- Text passage
— Begin —

Overall, we find that more liberal customers write online reviews that are longer and contain more arguments. In addition, they provide more diverse arguments in that they highlight both positive and negative aspects of the product or service they cover. Finally, more liberal reviewers tend to use more positive language. All these review characteristics are important because they impact how helpful other customers will find the reviews. Typically, longer reviews, reviews that are more diverse, as well as negative reviews, are thought to be particularly helpful.

There are different likely explanations for each of the observed differences between the reviews of liberals and conservatives. First, a liberal political ideology is generally associated with greater altruism, i.e., a tendency to have a selfless concern for the well-being of others. This greater altruism might lead more liberal reviewers to commit more time and effort to writing reviews, which, in turn, can lead to reviews that are longer and contain more arguments.

Second, more liberal people also typically exhibit lower need for closure and greater comfort with ambiguity. That is to say that liberals typically can live with contradictions and are more at ease with conflicting information. This may explain why their reviews contain more diverse arguments, i.e., they mention both favourable and unfavourable aspects of the reviewed product or service.

— End —

- Excerpted data
— Begin —

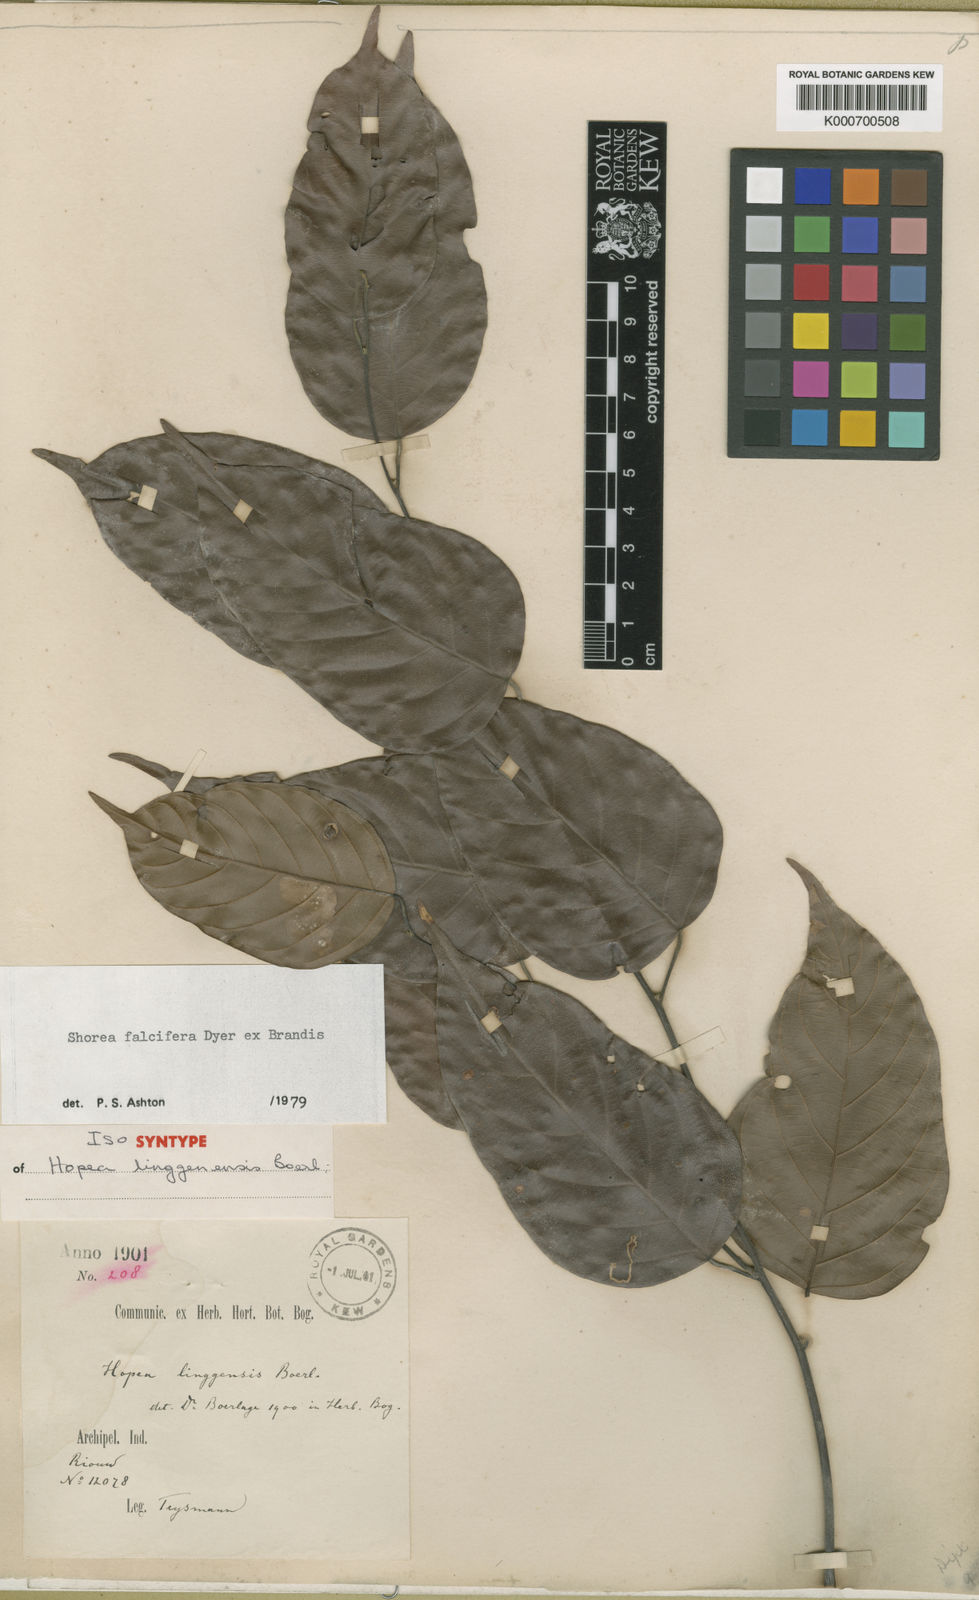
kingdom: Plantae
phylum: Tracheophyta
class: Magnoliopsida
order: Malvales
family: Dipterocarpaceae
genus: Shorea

— End —

- Request
Turn the paragraph of the online-reviews text that begins "Overall, we find that" into a short bulleted list that keeps its main facts.

- Response for this exercise
- More liberal customers write longer online reviews that contain more arguments.
- Their arguments are more diverse, noting both positive and negative aspects of the product or service.
- They tend to use more positive language.
- These traits matter because they affect how helpful other customers find the reviews.
- Longer reviews, more diverse reviews and negative reviews are usually thought to be especially helpful.